Hi all, I bought this jig a while back and used it a few times for half blind dovetails. This was for a bunch of utility drawers for a shop cabinet.
So yesterday my son wanted to build some kitchen drawers, it's complicated, but we are building a few temporary drawers to replace broken drawers as a practice run for using better wood. So some simple pine drawers was the idea. Decided to just use the 3/4" run of the mill stock for the drawer parts. We weren't concerned with precision fit and decided to use the full 3/4" thickness so the drawers would be strong and not fall apart like the existing drawers had. Figured a through dovetail would be nice.
So yesterday I spent several hours trying to understand the supplied instruction manual for the Poor-ter Cable dovetail jig. Now the jig comes looking well made. Having been an engineer, I am nearly certain that an engineer wrote the instruction manual. Now I am not slandering all engineers, after all not all of us are verbally challenged and speak in nonsensical complicated language designed to confuse or obfuscate. What I attempted to do was read and follow the instructions. None of the attempted practice joints were successful. It wasn't until I went to bed and allowed my frustration to subside, that the rational practical side of my brain was allowed to work. It went something like this "hey you dummy, how are you going to make a 3/4" through dovetail using a cutter designed for 1/2" " In other words, if my thinking is correct, a 1/2" dovetail bit only has an angled, dovetail shaped cut, of around 5/8" deep. This means that the tails won't be deep enough for 3/4" thick wood utilizing through dovetails.

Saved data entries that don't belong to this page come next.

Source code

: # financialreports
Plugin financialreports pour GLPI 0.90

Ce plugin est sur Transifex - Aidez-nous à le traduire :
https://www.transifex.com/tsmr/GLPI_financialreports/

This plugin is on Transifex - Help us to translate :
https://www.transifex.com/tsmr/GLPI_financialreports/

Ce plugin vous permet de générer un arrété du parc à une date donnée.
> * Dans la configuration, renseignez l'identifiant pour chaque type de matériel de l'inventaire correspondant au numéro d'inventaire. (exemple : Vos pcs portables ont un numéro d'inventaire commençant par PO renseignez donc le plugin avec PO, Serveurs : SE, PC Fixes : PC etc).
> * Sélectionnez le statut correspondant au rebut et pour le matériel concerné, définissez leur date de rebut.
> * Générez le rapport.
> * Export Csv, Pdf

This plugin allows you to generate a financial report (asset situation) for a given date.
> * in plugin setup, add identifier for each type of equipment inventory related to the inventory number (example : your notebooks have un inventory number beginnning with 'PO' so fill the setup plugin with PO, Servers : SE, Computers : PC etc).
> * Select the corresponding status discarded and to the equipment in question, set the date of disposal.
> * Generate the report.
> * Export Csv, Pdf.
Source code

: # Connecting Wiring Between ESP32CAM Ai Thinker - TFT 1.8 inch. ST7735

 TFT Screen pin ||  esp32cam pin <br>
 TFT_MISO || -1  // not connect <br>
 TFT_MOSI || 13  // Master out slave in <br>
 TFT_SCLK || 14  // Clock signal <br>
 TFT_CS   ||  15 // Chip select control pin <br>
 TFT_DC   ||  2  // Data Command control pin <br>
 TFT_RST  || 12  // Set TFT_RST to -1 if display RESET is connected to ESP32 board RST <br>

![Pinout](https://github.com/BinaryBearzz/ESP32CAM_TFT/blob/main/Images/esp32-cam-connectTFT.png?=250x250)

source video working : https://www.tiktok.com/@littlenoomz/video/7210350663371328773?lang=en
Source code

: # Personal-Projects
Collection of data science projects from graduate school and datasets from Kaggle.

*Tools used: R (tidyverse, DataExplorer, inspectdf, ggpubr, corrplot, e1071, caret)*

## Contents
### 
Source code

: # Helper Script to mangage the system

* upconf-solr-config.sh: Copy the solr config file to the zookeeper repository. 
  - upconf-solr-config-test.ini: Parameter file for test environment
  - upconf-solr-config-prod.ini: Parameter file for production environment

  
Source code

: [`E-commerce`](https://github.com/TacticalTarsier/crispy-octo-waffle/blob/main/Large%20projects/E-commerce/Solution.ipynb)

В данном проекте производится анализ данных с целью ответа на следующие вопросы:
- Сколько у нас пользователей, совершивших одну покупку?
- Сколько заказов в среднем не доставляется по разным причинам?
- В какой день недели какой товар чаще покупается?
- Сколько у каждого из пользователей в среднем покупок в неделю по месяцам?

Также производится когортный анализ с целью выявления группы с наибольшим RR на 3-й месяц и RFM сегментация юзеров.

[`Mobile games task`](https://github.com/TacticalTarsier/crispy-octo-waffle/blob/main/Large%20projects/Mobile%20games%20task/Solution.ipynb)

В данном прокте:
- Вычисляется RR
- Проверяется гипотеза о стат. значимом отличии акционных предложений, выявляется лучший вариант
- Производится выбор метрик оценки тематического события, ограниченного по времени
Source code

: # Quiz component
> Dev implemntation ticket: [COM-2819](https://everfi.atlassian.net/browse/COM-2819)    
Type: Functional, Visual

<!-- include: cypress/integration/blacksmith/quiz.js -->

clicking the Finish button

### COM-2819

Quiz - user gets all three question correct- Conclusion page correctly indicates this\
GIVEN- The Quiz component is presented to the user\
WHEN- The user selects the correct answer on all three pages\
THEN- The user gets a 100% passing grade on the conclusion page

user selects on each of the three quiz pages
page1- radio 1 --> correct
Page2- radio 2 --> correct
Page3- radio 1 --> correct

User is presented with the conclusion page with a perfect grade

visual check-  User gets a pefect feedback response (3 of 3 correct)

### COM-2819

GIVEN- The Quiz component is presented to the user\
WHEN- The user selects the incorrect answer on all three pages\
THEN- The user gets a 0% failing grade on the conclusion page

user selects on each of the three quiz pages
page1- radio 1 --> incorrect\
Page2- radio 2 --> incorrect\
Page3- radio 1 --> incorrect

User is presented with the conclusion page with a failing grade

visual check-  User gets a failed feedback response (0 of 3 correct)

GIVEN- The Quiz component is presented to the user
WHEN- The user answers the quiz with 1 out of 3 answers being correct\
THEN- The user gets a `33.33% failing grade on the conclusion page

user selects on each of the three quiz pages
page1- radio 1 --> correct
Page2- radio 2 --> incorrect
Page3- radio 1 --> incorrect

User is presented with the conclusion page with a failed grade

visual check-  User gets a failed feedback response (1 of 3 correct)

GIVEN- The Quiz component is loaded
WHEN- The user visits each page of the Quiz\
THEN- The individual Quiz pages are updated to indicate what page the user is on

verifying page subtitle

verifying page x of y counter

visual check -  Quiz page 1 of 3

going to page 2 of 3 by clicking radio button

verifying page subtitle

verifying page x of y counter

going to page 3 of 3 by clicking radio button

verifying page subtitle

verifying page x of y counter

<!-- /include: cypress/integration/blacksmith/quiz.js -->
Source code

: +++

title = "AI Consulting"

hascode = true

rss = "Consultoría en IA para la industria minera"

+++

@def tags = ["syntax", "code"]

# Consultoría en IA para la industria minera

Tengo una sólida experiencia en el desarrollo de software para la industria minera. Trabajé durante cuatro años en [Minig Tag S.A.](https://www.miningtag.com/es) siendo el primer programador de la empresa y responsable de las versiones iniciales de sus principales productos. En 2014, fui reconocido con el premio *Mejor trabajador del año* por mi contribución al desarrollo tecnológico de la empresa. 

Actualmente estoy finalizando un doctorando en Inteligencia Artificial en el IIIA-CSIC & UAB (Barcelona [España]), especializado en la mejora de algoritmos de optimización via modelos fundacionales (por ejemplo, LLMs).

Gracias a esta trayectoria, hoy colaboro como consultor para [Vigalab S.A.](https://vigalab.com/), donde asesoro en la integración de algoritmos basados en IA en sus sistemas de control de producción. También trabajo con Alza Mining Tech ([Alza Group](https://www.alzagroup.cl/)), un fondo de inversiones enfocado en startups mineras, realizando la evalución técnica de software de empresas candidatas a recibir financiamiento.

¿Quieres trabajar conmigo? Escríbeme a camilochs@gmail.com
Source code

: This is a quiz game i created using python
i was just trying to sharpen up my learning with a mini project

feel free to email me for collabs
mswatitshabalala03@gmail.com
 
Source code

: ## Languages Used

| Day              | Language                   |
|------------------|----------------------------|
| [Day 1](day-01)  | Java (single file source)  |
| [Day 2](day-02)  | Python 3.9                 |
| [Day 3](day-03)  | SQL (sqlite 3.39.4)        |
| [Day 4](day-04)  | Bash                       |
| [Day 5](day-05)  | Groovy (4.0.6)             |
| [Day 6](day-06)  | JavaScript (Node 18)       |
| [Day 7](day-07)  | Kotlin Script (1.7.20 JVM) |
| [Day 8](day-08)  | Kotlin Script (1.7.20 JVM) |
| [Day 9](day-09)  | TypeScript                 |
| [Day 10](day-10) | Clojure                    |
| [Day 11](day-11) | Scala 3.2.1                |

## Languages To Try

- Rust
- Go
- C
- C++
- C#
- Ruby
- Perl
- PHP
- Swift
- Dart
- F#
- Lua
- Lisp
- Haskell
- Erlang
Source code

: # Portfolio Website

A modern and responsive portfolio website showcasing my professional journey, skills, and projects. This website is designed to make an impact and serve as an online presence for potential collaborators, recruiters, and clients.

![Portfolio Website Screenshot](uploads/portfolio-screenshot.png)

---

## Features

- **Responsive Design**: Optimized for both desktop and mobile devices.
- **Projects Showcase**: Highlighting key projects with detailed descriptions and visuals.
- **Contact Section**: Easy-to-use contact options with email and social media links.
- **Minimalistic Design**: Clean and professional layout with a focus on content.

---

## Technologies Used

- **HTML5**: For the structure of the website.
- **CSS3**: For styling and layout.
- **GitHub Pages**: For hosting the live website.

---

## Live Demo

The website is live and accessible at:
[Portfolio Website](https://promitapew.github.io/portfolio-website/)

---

Is my thinking correct? ..........So admitting my ignorance in the world of dovetails, I must say that there are glaring omissions in the supplied instructions. For instance it might have been handy to state that there is a maximum thickness of wood that can be through dovetailed. Probably an obvious bit of knowledge to you dovetail experts.
Someday when I get a my woodworking bench built, I will learn how to hand cut dovetails so this won't be an issue.
I will also add that I taught people how to MIG weld, and as a teacher, one of the most valuable skills to have is not a P.h.d. in welding, but being able understand what the STUDENT needs to understand so they can learn.
Lastly, I may have been a bit harsh with Porter Cable, but I do have several of their tools and like the quality.